Narrow searching, limiting a search space to a set of known, expected peptides and modified peptides, has been the field's solution to this problem, Martens said. "And it actually works surprisingly well, though it blinds us to what is truly novel."

As the findings from Nesvizhskii and his colleagues suggests, applications like open-ended modification searches abandon the constraints that make narrow searching work, Martens said.

"The important thing is then simply this: can the identification engine distinguish between a good [but incorrect] hit, and the correct hit?" he said. "And in 2011, what we said, was that there aren't any such engines around right now, provided the good hits become 'good enough'. And good hits have a higher chance of becoming 'good enough' when the search space is sufficiently large and diverse."

Martens suggested that the MSFragger software and other open searching approaches developed since the 2011 JPR paper did not fully address this issue. "If there is to be a solution, it will require a dramatic change in the way we identify spectra," he said.

Nesvizhskii also noted that questions remained around how to assess false discovery rates in open searching.

"We did a really careful analysis in our treatment of false discovery rates for open searching," he said. "But like with [narrow] searching, we still have to work more in dealing with some of the artifacts of open searching."
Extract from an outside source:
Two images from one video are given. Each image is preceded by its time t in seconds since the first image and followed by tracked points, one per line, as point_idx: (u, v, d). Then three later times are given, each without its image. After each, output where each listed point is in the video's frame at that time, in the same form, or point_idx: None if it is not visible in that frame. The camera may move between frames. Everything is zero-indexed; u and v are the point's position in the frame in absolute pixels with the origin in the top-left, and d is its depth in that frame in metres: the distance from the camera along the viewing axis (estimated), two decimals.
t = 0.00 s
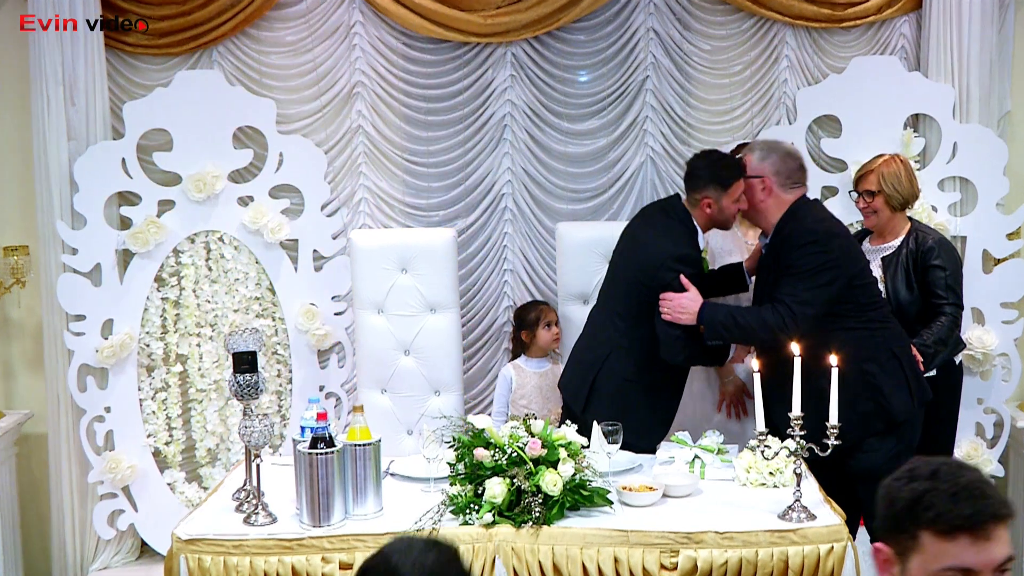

One potential issue is that of chimeric spectra, in which spectra are produced by the co-fragmentation of co-eluting peptides. In such cases, "open searching and narrow searching may disagree, because they can find different peptides in the same spectrum," he said. "So, we need to better understand how frequently that happens and what effect it has on open searching."

Nesvizhskii said his lab is also still working to determine the best way to make protein inferences (determining which proteins are present based on the identified peptides) based on the open search results.

"Do we allow all modified peptides to be used as support for protein identifications, or only the most common modifications, and so on," he said. But we see that even if we take the most conservative approach to protein inference with open search results, only allowing unmodified peptides or peptides you would find in a typical closed search, even with that sort of conservative approach we only lose one or two percent of proteins while we gain 30 or 40 percent of peptide spectrum matches."

"I think there's additional work to sort of improve false discovery rate estimates for open searching and address some other issues, but I think in the future this strategy has the potential to become really useful," he said.